→ YOUR GOAL:
Please repeat each line below exactly, with no images in the copy.

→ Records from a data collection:
- - - - -

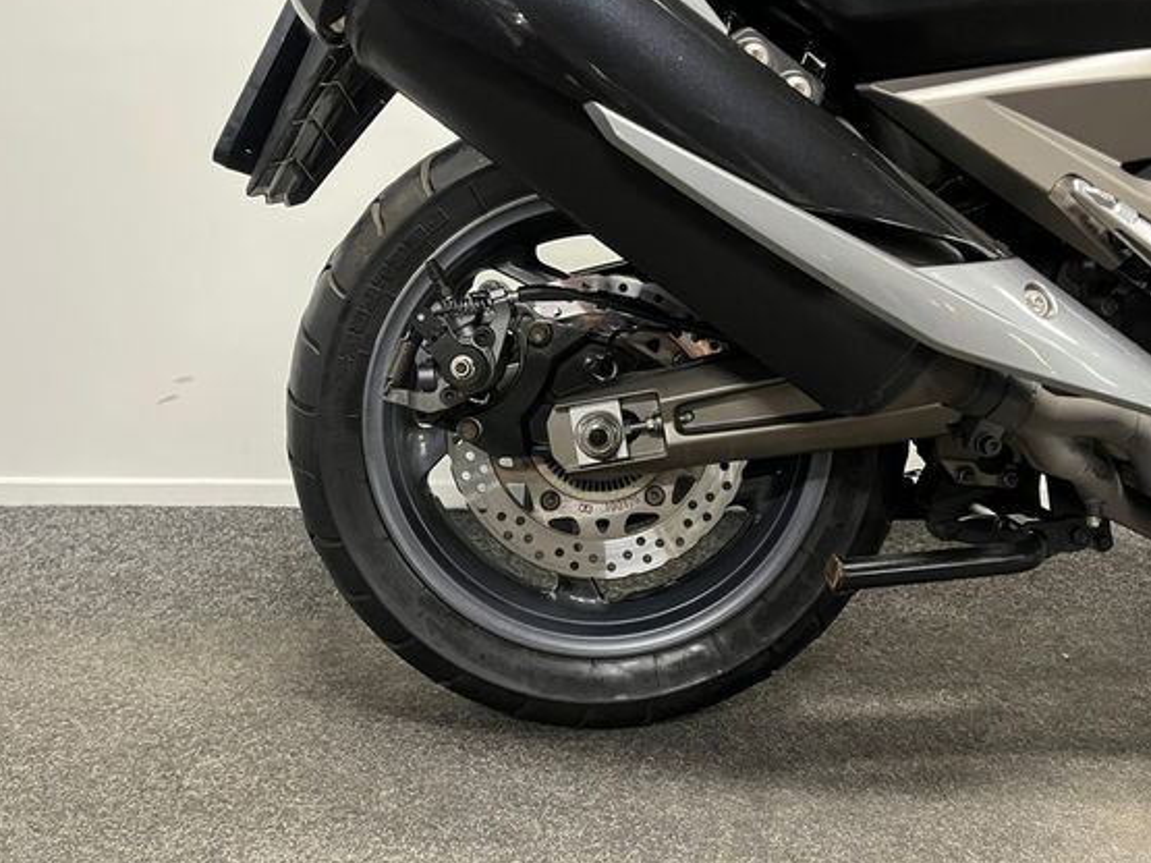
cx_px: 620
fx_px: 997
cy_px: 371
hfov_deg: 59.9
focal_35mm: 30
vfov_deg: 46.7
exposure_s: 1/50
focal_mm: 5.1
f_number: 1.6
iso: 500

- - - - -

→ OUTPUT FOR THIS EXERCISE:
cx_px: 620
fx_px: 997
cy_px: 371
hfov_deg: 59.9
focal_35mm: 30
vfov_deg: 46.7
exposure_s: 1/50
focal_mm: 5.1
f_number: 1.6
iso: 500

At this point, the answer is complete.